A letter for my friends



Dear friends, if I become toxic please cut me off.

A lot of us have seen people cutting off their toxic relationships for their own sake. Choosing and prioritizing yourself first is one of the biggest signs of moving forward.

In this post, I would like to tell and ask my friends to cut me off if they think I no longer make them better.

We are aging and part of aging means growing up. We have to grow up and sometimes it also means leaving the people around us so we can grow separately.

When I say cut me off, I mean it. Do it, I won’t mind.

If I no longer make you feel better, if I no longer inspires you, if I no longer make you do the things you love, then by all means walk away from me.

Remember that I can only be an effective comfort zone for a certain period of time, and if I no longer have the power to make you have that push or reach that goal then what’s the reason of me staying?

If walking away means growth and giving you a better chance in life then I am running away, fast.

If I am a true friend, which I want to think I am, then it only means that I want the best for you, and being a hindrance to your growth is something I cannot let myself happen. I want the best for you.

We often hear them say the line 'tell me who your friends are and I’ll tell you who you are'.

And if someone asks me who my friends are, I want to give them your name.

I want them to know that my friends are strong enough to know what they want and deserve. I want them to know that my friends won’t settle for less. And I want you to be just like that and more.

Letting go is not easy but if you ask why it seems so easy for me to let go of my friends, I'll share with you my realization.

I realized that the cancel/cutting of relationship culture is not enough. Sometimes realizing that you no longer contribute to one’s success speaks more volume than cutting toxic people off.
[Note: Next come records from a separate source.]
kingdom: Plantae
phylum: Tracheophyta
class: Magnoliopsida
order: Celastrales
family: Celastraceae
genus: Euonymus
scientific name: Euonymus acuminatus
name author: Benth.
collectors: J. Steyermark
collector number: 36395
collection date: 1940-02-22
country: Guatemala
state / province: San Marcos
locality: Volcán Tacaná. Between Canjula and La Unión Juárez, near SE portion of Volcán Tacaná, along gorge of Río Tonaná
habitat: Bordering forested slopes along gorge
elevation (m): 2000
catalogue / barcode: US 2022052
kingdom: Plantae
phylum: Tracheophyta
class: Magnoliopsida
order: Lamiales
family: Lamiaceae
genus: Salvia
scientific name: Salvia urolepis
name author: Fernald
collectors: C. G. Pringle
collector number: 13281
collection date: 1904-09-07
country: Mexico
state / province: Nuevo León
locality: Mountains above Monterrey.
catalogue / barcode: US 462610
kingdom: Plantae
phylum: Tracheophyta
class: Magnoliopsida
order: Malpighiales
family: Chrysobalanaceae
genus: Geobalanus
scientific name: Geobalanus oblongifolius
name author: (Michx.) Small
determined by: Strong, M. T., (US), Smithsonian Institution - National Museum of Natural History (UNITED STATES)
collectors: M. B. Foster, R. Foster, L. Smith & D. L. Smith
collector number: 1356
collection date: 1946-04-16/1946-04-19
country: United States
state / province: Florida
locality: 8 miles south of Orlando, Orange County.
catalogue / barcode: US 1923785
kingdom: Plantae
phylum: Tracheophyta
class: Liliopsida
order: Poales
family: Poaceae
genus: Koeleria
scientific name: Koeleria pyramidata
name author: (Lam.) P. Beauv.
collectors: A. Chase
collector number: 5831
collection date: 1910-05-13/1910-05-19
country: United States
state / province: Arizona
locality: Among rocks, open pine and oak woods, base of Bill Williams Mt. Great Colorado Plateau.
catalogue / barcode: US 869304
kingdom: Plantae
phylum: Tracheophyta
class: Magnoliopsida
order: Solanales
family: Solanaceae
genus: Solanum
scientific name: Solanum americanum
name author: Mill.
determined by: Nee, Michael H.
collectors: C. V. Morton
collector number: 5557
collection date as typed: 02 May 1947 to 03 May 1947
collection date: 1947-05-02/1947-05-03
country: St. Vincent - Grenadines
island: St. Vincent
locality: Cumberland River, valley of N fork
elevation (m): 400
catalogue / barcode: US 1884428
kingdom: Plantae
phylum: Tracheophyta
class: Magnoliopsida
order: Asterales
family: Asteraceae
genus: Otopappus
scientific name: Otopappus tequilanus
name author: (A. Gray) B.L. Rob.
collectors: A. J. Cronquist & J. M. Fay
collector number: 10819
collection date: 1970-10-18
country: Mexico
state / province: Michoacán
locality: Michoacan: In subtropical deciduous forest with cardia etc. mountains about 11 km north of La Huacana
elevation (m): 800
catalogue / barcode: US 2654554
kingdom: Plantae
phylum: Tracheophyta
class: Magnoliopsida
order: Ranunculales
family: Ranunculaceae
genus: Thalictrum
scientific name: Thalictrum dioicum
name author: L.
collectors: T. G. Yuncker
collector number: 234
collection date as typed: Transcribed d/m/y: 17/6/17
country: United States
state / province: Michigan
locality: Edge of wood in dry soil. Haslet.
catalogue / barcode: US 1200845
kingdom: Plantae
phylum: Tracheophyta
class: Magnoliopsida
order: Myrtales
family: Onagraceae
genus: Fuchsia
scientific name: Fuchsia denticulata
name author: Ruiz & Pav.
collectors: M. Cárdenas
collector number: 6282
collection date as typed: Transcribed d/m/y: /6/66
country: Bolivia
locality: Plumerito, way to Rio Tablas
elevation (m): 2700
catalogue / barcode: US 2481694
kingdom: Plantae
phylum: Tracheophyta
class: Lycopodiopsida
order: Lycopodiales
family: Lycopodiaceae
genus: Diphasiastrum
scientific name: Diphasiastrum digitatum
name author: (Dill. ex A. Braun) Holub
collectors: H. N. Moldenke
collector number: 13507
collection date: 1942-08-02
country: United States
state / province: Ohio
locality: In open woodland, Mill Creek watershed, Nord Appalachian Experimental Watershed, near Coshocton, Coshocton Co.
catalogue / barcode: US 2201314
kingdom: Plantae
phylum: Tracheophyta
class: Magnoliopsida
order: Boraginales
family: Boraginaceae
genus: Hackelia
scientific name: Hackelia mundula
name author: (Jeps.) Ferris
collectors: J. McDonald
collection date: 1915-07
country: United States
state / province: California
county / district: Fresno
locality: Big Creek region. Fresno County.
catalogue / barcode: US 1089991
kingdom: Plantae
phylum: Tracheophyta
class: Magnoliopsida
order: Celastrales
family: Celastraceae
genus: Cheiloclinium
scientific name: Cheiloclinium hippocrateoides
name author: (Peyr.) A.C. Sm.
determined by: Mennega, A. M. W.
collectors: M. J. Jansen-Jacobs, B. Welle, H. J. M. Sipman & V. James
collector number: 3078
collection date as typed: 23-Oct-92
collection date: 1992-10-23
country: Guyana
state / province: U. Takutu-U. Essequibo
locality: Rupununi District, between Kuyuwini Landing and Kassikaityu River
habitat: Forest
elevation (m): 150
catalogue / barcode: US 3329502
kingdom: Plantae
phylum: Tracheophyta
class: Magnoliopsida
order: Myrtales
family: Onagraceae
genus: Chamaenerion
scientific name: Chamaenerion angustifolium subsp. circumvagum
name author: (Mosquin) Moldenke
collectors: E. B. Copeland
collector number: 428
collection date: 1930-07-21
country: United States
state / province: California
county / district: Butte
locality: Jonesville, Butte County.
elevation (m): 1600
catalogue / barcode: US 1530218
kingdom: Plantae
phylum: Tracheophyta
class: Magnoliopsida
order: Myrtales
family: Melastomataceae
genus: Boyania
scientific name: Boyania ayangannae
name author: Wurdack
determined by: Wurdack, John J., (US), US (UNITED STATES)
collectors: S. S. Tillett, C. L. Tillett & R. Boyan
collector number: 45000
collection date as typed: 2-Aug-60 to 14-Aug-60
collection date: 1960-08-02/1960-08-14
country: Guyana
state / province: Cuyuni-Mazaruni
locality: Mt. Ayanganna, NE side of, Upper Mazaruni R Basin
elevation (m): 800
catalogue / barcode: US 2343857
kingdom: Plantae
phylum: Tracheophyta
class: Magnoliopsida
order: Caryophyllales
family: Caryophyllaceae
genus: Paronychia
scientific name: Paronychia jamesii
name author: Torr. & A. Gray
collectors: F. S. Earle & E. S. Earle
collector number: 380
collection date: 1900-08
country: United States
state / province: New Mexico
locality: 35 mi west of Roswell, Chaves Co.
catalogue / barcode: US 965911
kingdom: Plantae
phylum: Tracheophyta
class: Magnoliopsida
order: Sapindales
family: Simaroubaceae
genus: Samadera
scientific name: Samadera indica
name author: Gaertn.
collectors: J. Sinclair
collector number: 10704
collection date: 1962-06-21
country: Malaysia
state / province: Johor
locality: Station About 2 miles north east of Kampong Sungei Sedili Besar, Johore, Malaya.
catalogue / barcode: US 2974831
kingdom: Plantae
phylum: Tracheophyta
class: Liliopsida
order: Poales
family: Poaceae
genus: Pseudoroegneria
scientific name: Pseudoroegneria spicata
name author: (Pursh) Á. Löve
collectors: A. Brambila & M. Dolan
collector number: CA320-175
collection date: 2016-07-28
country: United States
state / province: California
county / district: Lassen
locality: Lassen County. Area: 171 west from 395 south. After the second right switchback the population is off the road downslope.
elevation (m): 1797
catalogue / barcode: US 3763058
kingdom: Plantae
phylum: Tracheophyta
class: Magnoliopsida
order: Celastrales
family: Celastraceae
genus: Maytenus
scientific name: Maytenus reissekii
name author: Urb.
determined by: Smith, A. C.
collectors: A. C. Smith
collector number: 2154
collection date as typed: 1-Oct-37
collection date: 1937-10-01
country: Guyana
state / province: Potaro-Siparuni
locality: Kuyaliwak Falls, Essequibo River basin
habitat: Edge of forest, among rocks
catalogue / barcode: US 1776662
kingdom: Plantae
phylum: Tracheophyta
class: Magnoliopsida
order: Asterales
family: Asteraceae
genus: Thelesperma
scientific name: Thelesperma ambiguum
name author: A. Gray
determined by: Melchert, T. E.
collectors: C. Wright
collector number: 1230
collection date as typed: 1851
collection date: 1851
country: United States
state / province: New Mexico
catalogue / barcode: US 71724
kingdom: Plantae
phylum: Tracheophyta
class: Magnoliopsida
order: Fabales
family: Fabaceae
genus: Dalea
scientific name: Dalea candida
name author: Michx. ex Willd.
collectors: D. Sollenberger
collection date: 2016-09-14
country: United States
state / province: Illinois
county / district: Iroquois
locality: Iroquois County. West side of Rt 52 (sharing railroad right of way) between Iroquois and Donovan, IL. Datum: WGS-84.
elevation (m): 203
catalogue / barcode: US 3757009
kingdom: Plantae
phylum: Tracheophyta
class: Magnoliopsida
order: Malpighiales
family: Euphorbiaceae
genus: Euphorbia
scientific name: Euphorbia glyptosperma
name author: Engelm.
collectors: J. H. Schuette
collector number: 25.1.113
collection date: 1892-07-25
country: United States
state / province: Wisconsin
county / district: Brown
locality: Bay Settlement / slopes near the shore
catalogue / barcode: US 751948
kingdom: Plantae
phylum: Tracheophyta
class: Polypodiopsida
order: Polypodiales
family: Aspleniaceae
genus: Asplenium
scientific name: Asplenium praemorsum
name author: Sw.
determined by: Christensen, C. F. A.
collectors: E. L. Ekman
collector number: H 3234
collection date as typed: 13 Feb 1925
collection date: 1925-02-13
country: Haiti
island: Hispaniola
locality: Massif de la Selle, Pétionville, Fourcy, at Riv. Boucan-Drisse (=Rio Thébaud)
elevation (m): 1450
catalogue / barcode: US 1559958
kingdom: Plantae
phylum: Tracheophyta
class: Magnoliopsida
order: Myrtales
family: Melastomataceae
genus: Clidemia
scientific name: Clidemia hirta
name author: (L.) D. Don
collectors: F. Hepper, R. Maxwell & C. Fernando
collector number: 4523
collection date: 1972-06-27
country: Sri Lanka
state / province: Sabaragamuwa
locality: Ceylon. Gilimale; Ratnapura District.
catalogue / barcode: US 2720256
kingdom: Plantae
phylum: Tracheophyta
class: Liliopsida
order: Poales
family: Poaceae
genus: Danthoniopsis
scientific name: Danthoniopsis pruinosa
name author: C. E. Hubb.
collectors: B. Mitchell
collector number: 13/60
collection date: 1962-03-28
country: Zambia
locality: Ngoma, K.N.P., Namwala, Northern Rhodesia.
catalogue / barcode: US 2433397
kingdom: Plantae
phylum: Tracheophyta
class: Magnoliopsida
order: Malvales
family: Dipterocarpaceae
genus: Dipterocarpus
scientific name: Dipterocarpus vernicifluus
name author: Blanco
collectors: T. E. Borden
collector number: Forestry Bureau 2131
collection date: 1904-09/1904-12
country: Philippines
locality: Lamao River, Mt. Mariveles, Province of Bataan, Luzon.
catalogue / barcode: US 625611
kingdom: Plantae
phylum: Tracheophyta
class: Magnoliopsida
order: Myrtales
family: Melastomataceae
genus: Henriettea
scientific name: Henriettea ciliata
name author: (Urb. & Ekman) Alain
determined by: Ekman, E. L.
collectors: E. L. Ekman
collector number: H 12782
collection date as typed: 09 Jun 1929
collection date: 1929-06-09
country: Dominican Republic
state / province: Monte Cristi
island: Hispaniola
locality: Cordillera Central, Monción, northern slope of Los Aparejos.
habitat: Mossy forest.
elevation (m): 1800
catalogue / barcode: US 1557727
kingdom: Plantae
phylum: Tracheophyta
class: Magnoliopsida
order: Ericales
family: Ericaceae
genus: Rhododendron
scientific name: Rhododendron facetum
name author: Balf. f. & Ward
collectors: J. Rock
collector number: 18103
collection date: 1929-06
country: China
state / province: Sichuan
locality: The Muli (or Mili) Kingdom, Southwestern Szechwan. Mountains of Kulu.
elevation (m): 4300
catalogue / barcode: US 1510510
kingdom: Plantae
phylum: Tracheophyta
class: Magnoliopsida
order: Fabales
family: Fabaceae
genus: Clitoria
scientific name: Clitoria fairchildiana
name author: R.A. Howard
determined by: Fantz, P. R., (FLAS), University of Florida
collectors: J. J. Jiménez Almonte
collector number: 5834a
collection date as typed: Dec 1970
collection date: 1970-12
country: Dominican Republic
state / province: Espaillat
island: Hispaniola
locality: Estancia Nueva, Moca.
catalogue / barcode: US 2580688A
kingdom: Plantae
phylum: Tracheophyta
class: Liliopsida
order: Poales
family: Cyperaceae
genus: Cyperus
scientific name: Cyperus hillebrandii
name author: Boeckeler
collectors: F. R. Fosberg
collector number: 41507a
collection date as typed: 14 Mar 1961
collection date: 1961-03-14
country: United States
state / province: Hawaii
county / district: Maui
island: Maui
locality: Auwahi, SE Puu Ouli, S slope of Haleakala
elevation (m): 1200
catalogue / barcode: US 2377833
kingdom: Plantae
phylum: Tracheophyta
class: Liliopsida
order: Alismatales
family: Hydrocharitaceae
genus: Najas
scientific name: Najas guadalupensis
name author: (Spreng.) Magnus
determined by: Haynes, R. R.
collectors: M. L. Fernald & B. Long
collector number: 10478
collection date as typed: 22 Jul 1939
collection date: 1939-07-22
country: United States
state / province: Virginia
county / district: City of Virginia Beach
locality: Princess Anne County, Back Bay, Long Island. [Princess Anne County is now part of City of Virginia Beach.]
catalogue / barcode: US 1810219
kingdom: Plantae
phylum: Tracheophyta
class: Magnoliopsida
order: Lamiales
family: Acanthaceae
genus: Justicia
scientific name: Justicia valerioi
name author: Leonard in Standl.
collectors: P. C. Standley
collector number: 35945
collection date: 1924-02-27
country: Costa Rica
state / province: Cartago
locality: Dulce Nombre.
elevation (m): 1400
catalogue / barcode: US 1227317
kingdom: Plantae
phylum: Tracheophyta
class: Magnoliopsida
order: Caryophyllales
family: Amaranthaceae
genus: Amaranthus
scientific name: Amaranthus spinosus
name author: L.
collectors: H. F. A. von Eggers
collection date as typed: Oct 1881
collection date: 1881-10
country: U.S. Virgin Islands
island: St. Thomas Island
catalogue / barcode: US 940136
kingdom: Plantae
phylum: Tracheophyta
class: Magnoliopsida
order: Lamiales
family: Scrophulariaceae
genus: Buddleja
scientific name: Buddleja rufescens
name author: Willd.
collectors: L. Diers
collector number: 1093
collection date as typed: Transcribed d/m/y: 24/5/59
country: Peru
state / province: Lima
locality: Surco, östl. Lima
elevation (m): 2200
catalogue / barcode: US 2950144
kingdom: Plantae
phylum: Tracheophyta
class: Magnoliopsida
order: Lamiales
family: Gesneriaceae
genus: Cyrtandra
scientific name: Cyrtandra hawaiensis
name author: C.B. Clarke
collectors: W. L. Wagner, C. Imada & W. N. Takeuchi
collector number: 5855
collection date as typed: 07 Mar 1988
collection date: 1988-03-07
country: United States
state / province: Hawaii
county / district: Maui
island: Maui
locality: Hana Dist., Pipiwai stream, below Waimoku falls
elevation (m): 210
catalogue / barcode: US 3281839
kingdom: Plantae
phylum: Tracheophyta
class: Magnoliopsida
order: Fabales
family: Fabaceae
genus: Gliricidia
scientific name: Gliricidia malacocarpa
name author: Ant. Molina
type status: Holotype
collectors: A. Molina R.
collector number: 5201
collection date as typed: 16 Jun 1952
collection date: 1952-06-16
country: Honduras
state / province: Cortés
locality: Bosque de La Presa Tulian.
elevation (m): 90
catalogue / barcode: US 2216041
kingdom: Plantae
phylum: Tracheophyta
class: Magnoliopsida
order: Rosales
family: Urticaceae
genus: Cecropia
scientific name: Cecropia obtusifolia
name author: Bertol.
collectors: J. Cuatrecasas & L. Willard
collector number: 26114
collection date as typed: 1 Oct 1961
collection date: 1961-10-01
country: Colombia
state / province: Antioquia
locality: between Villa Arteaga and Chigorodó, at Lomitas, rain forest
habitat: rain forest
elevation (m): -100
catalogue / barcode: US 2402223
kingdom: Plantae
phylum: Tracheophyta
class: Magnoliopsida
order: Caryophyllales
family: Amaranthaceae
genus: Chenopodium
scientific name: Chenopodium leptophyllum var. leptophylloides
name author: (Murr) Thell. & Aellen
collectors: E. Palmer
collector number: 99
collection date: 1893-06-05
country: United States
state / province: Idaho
I think cutting off people is a sign of moving forward but realizing that you have to run away because of you are no longer bettering someone is a sign of maturity.

It doesn’t matter who cuts your friendship first, what matters is that at the end of the day you will both grow. Unfortunately, separately, but there's growth regardless of the circumstances.

Remember that the only path I want you to see you go is towards success, and I believe that’s where we both want to end up so don’t worry, we’ll meet again.

Running away doesn’t mean we can no longer be friends, it only means that we are letting ourselves grow the way we have to with the people who can better us.

Just always remember that even though I’m not there for you, I’ll always support you and I will always root for you. It doesn’t matter how just know that I am rooting for you.


Just because of the reason that we no longer better each other doesn't mean that we have to invalidate our previous growth and it doesn’t mean we have to separate in a negative manner.

Pretend that we are in the 1980s. At a certain period of time, we'll separate and we won’t be able to communicate that much but upon meeting, we’ll click just like the old time.

I’m running away if it means growth not just for me but for you as well, I hope you are running towards success too.

See you at the finish line…or maybe at the 2nd or 3rd lapse? It doesn't matter, we’ll see each other again.

Let me be a better person so I can be a better friend for you. Let's all be a better person.